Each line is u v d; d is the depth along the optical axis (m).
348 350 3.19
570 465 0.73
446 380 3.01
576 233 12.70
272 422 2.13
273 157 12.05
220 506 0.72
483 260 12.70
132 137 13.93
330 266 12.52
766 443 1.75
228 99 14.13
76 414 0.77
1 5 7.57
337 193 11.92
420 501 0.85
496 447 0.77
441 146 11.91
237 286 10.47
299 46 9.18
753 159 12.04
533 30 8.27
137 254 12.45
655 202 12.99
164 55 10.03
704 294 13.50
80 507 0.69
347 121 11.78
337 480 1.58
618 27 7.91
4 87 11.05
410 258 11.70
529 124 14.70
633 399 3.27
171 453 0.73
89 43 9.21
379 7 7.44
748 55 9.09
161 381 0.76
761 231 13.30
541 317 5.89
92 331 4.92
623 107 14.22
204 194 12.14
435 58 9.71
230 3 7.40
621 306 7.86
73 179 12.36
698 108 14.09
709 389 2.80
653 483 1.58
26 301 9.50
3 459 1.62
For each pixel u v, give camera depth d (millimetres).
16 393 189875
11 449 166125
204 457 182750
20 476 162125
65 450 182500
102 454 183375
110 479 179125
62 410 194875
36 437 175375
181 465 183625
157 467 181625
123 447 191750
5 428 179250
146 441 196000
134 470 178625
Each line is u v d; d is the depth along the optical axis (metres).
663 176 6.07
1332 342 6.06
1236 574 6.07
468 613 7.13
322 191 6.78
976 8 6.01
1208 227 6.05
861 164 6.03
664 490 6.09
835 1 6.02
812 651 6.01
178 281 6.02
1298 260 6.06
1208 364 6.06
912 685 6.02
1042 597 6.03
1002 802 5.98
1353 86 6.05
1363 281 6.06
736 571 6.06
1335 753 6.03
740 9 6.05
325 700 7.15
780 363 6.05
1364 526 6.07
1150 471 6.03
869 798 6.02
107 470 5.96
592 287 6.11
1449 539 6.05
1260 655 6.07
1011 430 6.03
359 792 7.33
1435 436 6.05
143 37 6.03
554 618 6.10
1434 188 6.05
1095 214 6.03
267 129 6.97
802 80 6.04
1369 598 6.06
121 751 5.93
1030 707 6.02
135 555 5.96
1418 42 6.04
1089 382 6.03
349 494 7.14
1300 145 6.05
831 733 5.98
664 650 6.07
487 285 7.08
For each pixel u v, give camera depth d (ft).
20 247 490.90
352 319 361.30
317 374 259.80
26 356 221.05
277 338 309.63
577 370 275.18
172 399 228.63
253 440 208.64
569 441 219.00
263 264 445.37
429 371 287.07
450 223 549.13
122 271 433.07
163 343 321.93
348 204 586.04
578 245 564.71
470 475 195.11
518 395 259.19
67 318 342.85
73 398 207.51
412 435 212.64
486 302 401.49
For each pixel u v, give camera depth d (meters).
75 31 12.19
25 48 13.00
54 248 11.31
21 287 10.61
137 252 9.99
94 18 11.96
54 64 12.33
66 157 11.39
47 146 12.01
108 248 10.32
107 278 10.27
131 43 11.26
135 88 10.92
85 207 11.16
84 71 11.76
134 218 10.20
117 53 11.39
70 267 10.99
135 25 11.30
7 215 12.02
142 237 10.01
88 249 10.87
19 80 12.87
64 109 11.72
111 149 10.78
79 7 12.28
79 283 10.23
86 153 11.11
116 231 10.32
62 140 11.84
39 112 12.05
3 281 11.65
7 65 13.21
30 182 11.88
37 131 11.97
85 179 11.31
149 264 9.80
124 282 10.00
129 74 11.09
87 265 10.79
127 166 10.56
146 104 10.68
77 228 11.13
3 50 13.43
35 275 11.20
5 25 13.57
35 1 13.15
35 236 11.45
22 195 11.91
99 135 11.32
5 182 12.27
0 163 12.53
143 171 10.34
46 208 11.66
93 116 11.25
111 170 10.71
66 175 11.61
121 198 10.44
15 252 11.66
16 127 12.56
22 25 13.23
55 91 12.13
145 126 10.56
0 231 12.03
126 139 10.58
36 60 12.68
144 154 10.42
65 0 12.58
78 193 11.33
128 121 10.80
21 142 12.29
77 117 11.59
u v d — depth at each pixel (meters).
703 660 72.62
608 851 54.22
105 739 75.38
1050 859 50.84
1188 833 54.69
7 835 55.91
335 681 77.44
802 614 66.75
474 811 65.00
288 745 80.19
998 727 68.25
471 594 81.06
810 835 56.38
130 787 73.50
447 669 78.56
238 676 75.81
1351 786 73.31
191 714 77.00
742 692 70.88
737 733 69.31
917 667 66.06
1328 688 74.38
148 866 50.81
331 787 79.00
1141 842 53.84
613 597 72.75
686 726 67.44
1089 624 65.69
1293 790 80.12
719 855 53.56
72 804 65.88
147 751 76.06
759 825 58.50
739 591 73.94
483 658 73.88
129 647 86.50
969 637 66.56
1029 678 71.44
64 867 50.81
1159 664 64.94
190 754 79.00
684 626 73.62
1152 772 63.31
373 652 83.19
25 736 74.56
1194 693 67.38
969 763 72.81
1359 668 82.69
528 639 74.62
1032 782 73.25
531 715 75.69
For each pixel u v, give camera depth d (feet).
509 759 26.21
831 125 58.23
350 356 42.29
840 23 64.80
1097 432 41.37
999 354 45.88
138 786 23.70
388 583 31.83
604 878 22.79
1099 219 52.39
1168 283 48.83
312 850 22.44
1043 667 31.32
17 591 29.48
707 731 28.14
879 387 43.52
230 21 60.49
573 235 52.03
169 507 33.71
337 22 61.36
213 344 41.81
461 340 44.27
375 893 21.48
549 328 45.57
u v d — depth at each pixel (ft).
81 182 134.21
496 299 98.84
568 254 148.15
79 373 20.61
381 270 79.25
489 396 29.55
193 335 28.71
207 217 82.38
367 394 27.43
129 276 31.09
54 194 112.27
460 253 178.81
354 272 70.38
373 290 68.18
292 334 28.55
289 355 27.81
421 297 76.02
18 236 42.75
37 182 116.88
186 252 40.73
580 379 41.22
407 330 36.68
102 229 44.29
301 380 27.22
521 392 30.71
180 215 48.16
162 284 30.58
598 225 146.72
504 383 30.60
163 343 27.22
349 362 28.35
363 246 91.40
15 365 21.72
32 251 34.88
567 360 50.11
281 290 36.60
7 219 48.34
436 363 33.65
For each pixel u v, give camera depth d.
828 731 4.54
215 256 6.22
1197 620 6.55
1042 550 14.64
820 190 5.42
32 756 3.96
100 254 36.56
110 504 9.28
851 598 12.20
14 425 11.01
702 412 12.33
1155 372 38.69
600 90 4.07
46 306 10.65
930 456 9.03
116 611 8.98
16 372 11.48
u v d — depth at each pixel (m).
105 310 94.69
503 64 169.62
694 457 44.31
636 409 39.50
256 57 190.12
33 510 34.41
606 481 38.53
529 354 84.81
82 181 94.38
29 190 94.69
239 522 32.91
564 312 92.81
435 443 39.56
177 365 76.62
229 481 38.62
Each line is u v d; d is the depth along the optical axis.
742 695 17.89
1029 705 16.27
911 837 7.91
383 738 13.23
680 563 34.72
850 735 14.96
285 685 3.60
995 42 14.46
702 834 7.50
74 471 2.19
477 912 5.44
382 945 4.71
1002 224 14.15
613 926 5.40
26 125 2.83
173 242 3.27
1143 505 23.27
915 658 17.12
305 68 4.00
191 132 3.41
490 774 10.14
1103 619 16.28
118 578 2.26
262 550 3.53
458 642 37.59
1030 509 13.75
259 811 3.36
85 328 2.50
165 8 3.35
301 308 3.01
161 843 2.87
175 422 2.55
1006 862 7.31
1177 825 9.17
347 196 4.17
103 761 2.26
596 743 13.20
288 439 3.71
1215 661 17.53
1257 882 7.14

• Task instructions
Please transcribe the data above without changes, from its first line to its "1434 188 6.05" line, and leave out anything past that.

• Output below
Each line is u v d; d is the depth along the optical axis (m).
348 350 3.19
570 465 0.73
446 380 3.01
576 233 12.70
272 422 2.13
273 157 12.05
220 506 0.72
483 260 12.70
132 137 13.93
330 266 12.52
766 443 1.75
228 99 14.13
76 414 0.77
1 5 7.57
337 193 11.92
420 501 0.85
496 447 0.77
441 146 11.91
237 286 10.47
299 46 9.18
753 159 12.04
533 30 8.27
137 254 12.45
655 202 12.99
164 55 10.03
704 294 13.50
80 507 0.69
347 121 11.78
337 480 1.58
618 27 7.91
4 87 11.05
410 258 11.70
529 124 14.70
633 399 3.27
171 453 0.73
89 43 9.21
379 7 7.44
748 55 9.09
161 381 0.76
761 231 13.30
541 317 5.89
92 331 4.92
623 107 14.22
204 194 12.14
435 58 9.71
230 3 7.40
621 306 7.86
73 179 12.36
698 108 14.09
709 389 2.80
653 483 1.58
26 301 9.50
3 459 1.62
For each pixel u v, give camera depth d (millimetres).
16 393 189875
11 449 166125
204 457 182750
20 476 162125
65 450 182500
102 454 183375
110 479 179125
62 410 194875
36 437 175375
181 465 183625
157 467 181625
123 447 191750
5 428 179250
146 441 196000
134 470 178625
Each line is u v d; d is the depth along the optical axis (metres).
663 176 6.07
1332 342 6.06
1236 574 6.07
468 613 7.13
322 191 6.78
976 8 6.01
1208 227 6.05
861 164 6.03
664 490 6.09
835 1 6.02
812 651 6.01
178 281 6.02
1298 260 6.06
1208 364 6.06
912 685 6.02
1042 597 6.03
1002 802 5.98
1353 86 6.05
1363 281 6.06
736 571 6.06
1335 753 6.03
740 9 6.05
325 700 7.15
780 363 6.05
1364 526 6.07
1150 471 6.03
869 798 6.02
107 470 5.96
592 287 6.11
1449 539 6.05
1260 655 6.07
1011 430 6.03
359 792 7.33
1435 436 6.05
143 37 6.03
554 618 6.10
1434 188 6.05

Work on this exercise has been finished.